Text: mmr|Thema: Von den Stränden von Goa bis zu Festivals auf der ganzen Welt – die Geschichte von DJ-Sets als Ritual

Goa Gil ist ein amerikanischer DJ und eine der zentralen Figuren aus den Anfängen des Goa-Trance. Nachdem er in den 1960er Jahren die Gegenkultur in San Francisco kennengelernt hatte, zog er Anfang der 1970er Jahre nach Goa, Indien. Danach war es mehrere Jahrzehnte lang führend in der Partykultur im Freien.

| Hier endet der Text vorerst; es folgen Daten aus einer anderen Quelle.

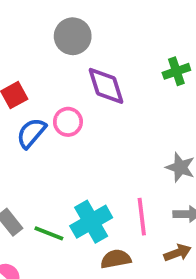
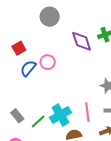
purple diamond: (106, 86) -> (82, 41), moved
green line: (49, 233) -> (38, 122), turned -63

  • Richtiger Name: Gilbert Levey
  • 1951 in Amerika geboren
  • Anfang der 1970er Jahre nach Goa gezogen
  • Die DJ-Aktivitäten begannen in den 1980er Jahren ernsthaft
  • Bekannt für lange Sets von über 10 Stunden
  • Gestorben im Jahr 2023

DJing war für ihn ein Akt der Demontage und Rekonstruktion der Zeit.


Geschichte

1. Die Strandparty in Goa beginnt

In Goa kam es in den 1970er Jahren spontan zu kleinen Versammlungen an Stränden wie Anjuna und Baga. Die Stromquelle ist ein einfacher Generator, die Dekorationen sind handgefertigt und die Beleuchtung ist minimal. Mit fortschreitender Nacht versammeln sich Menschenmengen, die sich im Morgengrauen leise auflösen.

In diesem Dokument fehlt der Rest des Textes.